Dorian: If I can write an app without any AWS control plane specific code, I've achieved something important. And I think this is something AWS has got to wake up to. There's this opportunity cost that's racking up in their balance sheet right now. And they don't seem to understand it, but people are ... I don't think they're going to suffer that much because the people building these services are often the abstraction layer is built on top of AWS. To them, that's a win. They're still going to get the business. What I think they need to pay attention to is that these services that no one is going to use because they're too complicated to deal with their garbage control plane are going to be like this albatross around their neck or this weight sinking them down because they can't just spin those things off tomorrow.

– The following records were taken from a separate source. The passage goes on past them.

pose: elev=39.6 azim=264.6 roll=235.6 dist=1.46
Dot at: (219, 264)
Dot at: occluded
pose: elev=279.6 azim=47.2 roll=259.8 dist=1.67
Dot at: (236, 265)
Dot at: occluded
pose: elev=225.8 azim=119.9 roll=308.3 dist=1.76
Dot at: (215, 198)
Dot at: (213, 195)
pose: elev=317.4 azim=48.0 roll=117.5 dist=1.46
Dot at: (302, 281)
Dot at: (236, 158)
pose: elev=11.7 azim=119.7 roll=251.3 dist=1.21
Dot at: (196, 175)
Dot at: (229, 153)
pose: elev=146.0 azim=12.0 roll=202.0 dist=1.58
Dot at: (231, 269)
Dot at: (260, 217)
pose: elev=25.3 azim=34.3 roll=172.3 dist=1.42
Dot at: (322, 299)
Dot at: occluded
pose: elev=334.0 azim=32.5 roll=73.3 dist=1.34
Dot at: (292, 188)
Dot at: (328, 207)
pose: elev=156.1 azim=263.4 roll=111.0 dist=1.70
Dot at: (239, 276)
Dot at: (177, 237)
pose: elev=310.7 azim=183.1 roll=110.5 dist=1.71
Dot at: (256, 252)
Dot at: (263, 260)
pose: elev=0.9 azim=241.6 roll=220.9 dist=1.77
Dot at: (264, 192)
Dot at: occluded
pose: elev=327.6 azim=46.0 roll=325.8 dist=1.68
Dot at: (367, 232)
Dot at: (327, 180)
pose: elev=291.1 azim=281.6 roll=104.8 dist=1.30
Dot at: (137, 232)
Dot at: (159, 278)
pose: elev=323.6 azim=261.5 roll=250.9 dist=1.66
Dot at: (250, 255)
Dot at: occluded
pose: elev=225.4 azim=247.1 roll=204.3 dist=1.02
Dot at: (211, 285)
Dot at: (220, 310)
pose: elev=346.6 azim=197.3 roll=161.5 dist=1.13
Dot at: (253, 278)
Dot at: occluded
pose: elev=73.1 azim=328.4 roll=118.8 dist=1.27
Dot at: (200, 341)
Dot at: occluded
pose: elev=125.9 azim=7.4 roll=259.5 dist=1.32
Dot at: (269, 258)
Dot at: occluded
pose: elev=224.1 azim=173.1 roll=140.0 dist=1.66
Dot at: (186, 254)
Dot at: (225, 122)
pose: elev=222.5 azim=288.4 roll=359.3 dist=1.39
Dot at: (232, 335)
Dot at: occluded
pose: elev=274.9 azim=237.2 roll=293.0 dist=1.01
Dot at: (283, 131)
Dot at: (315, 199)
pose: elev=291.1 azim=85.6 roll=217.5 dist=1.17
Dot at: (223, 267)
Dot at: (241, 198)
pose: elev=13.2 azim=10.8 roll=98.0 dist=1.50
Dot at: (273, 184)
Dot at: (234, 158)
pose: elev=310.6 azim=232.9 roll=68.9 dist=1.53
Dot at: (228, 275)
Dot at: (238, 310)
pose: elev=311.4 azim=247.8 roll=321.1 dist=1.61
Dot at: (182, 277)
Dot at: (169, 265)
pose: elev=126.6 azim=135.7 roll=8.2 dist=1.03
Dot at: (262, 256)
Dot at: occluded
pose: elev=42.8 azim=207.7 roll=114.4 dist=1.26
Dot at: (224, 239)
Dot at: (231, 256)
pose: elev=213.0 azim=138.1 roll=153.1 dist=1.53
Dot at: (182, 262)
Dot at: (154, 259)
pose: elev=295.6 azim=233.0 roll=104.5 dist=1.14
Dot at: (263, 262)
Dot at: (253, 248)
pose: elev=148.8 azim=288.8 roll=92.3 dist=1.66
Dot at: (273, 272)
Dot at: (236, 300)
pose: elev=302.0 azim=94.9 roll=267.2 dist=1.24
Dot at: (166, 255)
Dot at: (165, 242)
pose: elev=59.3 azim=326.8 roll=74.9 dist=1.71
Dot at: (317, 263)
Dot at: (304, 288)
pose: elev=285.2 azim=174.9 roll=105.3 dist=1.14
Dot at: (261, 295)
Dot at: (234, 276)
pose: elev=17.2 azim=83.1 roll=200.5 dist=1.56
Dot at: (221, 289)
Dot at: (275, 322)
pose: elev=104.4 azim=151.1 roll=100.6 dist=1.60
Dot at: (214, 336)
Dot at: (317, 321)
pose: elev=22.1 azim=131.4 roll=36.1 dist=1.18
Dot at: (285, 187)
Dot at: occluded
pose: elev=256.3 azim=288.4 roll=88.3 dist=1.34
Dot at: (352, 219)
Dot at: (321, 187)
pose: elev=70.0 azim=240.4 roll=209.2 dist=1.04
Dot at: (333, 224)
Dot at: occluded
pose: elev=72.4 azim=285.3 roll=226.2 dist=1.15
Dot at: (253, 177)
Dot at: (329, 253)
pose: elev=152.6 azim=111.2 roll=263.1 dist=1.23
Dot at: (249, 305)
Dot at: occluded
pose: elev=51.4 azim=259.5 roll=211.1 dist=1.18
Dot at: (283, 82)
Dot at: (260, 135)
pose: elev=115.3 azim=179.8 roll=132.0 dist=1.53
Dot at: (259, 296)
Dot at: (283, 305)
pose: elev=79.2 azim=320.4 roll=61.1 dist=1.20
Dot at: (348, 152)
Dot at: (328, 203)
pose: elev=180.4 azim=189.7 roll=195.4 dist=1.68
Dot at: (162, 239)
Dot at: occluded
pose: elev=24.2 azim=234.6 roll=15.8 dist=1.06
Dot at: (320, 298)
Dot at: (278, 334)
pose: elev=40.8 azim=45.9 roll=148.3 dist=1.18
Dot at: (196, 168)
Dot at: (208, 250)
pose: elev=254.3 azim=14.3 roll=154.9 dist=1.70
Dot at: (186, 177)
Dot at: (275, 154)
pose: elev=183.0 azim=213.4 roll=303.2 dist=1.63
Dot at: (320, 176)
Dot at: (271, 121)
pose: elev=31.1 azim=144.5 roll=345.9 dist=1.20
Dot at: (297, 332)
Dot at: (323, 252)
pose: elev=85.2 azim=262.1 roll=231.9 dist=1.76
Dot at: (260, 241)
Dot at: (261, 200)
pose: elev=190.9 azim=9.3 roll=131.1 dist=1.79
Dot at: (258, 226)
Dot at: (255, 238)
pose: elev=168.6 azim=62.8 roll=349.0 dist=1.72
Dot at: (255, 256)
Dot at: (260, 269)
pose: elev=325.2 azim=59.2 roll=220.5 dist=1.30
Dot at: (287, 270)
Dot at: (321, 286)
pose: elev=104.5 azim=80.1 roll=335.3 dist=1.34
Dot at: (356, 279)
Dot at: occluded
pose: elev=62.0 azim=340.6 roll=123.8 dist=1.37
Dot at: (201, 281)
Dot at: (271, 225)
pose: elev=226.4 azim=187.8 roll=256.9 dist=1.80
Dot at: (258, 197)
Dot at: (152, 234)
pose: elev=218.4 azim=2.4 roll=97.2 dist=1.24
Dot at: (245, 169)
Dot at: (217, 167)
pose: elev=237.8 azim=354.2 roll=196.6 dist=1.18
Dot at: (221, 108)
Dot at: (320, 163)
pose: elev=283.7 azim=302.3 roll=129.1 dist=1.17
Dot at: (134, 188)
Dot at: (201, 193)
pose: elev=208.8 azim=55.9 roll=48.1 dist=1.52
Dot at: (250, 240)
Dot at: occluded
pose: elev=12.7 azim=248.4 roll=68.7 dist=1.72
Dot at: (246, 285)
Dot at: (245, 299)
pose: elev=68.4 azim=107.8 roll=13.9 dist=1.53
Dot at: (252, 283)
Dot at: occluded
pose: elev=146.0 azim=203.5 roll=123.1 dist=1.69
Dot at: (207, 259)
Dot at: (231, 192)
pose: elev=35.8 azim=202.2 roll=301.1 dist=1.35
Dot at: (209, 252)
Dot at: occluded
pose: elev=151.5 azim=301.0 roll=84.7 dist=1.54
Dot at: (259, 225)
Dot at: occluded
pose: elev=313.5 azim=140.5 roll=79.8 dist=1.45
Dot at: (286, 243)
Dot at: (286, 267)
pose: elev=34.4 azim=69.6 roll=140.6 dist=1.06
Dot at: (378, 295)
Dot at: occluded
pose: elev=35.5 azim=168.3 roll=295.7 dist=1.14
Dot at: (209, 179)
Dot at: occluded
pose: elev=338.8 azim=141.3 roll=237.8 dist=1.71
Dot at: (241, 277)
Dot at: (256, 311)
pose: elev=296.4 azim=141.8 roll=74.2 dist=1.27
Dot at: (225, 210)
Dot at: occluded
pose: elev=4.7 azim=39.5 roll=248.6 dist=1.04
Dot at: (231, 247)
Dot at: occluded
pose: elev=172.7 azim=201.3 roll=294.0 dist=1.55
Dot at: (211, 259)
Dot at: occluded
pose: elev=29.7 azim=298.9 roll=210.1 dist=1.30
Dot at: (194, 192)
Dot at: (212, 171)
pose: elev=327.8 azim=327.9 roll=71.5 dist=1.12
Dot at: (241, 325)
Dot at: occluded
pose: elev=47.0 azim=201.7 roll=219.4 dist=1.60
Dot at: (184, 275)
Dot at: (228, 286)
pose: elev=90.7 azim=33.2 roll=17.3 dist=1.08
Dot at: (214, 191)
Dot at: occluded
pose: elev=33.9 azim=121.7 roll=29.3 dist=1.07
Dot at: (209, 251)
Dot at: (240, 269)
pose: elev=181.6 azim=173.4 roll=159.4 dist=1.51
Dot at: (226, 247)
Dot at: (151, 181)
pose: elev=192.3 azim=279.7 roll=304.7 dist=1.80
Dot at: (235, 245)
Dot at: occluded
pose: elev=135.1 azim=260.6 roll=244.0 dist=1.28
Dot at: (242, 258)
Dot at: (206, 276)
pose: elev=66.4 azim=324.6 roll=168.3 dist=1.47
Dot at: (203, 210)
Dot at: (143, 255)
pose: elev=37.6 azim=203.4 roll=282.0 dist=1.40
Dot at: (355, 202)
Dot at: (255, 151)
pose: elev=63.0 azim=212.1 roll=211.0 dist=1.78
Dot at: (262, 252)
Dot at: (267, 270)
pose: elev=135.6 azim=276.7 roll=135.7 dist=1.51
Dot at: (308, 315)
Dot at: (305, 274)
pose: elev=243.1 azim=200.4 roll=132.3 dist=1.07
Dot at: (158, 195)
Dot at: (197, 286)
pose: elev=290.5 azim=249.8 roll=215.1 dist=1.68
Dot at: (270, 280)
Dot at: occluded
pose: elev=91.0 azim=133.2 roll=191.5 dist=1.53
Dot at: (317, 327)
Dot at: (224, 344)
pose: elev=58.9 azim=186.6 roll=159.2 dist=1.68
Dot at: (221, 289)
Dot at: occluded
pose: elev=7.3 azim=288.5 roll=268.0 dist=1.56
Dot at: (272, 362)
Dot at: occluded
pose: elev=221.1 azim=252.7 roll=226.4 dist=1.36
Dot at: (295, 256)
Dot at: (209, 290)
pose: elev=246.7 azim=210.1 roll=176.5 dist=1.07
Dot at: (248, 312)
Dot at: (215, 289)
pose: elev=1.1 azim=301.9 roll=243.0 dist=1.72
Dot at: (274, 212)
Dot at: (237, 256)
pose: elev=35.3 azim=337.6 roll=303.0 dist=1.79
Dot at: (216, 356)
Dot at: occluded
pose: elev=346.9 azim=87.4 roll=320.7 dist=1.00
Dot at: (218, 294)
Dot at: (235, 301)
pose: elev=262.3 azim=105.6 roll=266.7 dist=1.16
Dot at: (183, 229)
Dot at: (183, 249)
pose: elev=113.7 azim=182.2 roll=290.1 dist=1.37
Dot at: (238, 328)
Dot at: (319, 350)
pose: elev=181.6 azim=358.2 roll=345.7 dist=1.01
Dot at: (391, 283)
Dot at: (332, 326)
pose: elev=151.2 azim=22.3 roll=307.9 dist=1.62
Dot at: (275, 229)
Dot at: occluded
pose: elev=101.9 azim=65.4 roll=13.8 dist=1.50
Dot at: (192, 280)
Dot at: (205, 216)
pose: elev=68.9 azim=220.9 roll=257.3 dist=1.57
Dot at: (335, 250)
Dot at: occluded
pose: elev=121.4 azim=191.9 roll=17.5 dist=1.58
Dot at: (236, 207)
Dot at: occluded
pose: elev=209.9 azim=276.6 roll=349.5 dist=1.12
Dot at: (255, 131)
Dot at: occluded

Dorian: There are a lot of people that depend on those things. But they're going to wake up one day and realize that companies that are solely dedicated to solving those problems deliver a better developer experience and a better service than their five person team that spends a lot of time listening to businesses but never spent one day talking to the developer that uses it. That's why I think the API economy is going to leapfrog serverless. It's the developer's stupid. If you ignore developer experience, you will fail. 100%. I don't care what you do. Eventually you're going to fail. Someone will come along and crush you. But that's why I think it will leapfrog is just that you're able to offer this incredible developer experience and accelerate the outcome by an order of magnitude. It's mind blowing, right? And the people working on it are amazing. All the people working in this space of the API economy are just like me. They've had similar experiences. They thought of this years ago. And they want to enable a good developer experience. And so to me that says they're going to win. At least in my mind.

Rebecca: You have this great quote that I'm just going to read directly because wouldn't be able to put it better myself. I might read drift comma, on a budgeted spending comma ... No, I'm kidding. I'll read it like a regular person. "Drift unbudgeted spending, defective design, and a failure to read the fine print of service limits are a few examples of how IAC can become a countermeasure to server a success." I think that's the most condensed version of what you were just telling us about. These moments are like the countermeasures. And I'm wondering if you see any path toward reversing that for IAC. So it sounds like a API economy is going to leapfrog, but is there a path where you're like actually, if you did take step one, step two, step three, these are the ways that I see this coming back into play?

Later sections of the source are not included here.